When Hurricane Katrina hit the Gulf Coast, the lights went out as power utility poles were hammered and left dangling in the fierce wind. Utility companies struggling to rebuild grids might want to consider RStandard utility poles, a modular composite product from Edmonton-based Resin Systems Inc. (TSXV: RS). “I'm sure our salespeople are already speaking to them,” says vice-president of marketing Milena Radakovic.
RStandard utility poles offer a number of advantages over steel, concrete or wooden poles. The Canadian-made poles, composed of fibre manufactured primarily from raw quartz and the company's patented Version polyurethane resin, can last 80 years; traditional poles survive for only 40 to 50 years. They are maintenance-free, environmentally friendly and lighter than regular poles. They're also economical: overall installation costs are much less, and the poles themselves are competitively priced. When it comes to disasters, RStandard poles are well-suited to take the punishment. They are composed of 15-foot or 30-foot sections, so a damaged portion can be replaced without taking down the whole pole.
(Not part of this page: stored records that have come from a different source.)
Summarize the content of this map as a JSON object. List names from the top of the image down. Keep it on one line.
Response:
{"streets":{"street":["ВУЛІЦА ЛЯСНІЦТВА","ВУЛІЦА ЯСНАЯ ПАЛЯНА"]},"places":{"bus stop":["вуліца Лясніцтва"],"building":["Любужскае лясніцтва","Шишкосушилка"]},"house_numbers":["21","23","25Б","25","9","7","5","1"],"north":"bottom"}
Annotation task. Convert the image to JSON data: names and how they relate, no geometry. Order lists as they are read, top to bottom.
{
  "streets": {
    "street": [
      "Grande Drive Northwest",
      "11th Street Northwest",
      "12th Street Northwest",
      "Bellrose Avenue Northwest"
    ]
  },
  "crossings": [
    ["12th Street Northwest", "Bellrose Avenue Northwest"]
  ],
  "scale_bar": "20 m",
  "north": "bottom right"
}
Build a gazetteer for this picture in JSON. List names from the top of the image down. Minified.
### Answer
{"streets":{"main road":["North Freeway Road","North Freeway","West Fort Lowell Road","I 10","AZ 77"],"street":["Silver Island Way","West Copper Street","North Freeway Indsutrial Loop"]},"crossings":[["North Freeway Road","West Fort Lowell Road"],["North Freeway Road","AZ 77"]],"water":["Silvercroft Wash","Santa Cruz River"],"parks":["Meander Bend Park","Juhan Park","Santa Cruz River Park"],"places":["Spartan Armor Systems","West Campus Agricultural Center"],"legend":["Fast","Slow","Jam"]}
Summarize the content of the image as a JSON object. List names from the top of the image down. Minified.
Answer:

This means a stricken utility can be brought back online faster. “One of the things they can withstand is great impact,” says Radakovic. “Our poles are so light, that if one gets hit by a car and is cracked, it won't fall down; it will hang there.”
RStandard poles are in use in Alberta, Ontario and in states such as Washington, California and Colorado. On Sept. 6, the firm announced its first pole shipment to a licensee in Australia. Resin Systems estimates the annual value for replacement and new transmission poles is more than US$9 billion, and plans to capture 4% of the market by 2007. As their poles go up across North America, so do hopes that when catastrophe strikes, people won't be left in the dark.